Confidence can be one of the most important traits a child can learn in their early years. It can help children to develop resilience, to approach lifelong learning with positivity and to enter into new situations with a can-do outlook. So how can we encourage young children to develop confidence as they grow and learn?
While many of the best confidence-building experiences can come from unstructured play and interaction, there’s also certainly a place for more intentional and structured support in childcare and education settings.
Children can build their confidence in a wide range of ways, including:
From the age of around 2 years and onwards, a child may begin observing others and use this observation to try the activity themselves. An example might be watching an older sibling or a friend go down the big slide at the park, and then building up the confidence to try it for the first time.
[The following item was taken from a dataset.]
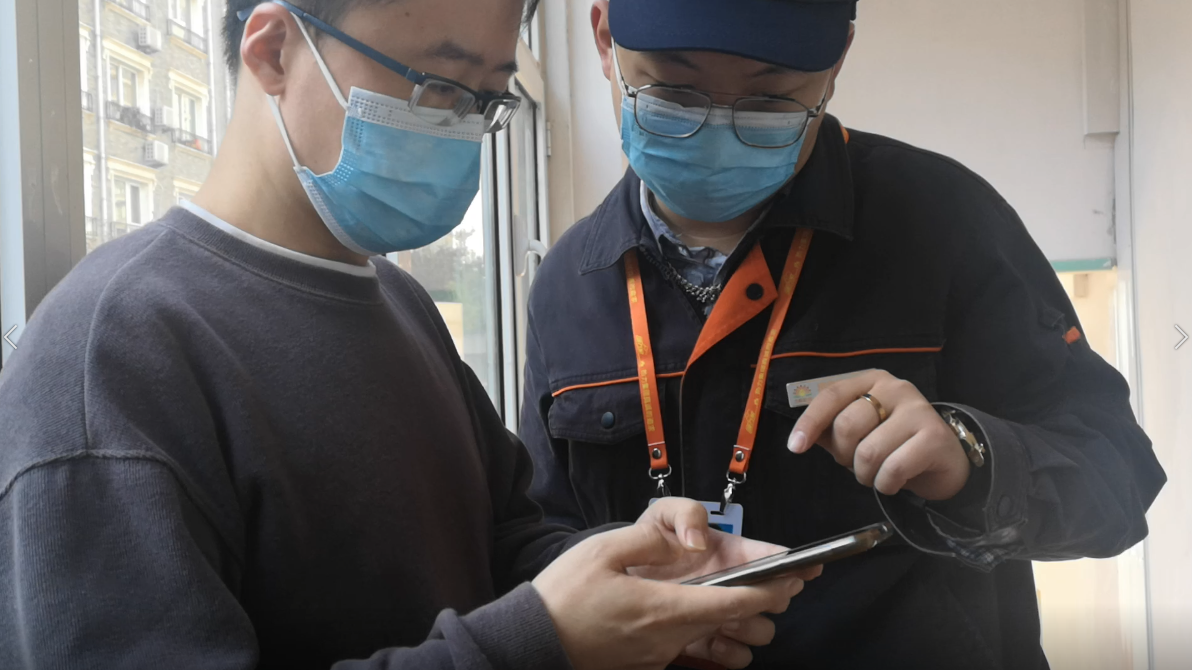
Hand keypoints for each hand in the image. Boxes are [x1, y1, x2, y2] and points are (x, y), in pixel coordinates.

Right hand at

- Carrying out age-appropriate tasks
As you might know from experience, young children innately love to be helpful. Setting small, fun and age-appropriate tasks can be a great way to help little ones build up their confidence. For example, Aurrum Kids’ childcare centres include a greenhouse and kitchen garden where children love planting seedlings and tending to plants as they grow.
- Feedback, praise and encouragement
Positive feedback can be a powerful thing. Many children will use praise from adults and other children to shape their understanding and confidence in how they handle tasks. Praise that focuses on effort, rather than outcome, can encourage a positive can-do approach without fear of failure.
- Expressing and understanding confidence
Confidence is a way of feeling, as with all the emotions a child feels. It’s helpful for children to be able to identify their emotions and how they are feeling, so they can in turn recognise and understand their level of confidence. This is why our early childhood educators and our childcare curriculum in Mornington and Ballarat help each child to name and interpret their emotions while the child is playing, interacting and learning.
- Trial and error
Trial and error can be an important method in mastering skills and building confidence. Over time the child learns that ‘mistakes’ are not scary or negative things, but rather necessary and healthy aspects of learning and improving.
With time and confidence, a child learns that it’s good to try new things –
and that practising leads to positive outcomes.
The process of building confidence looks different for every child. It’s important that educators and parents understand the child’s way of learning and processing information, so that they can best help the child in building their confidence.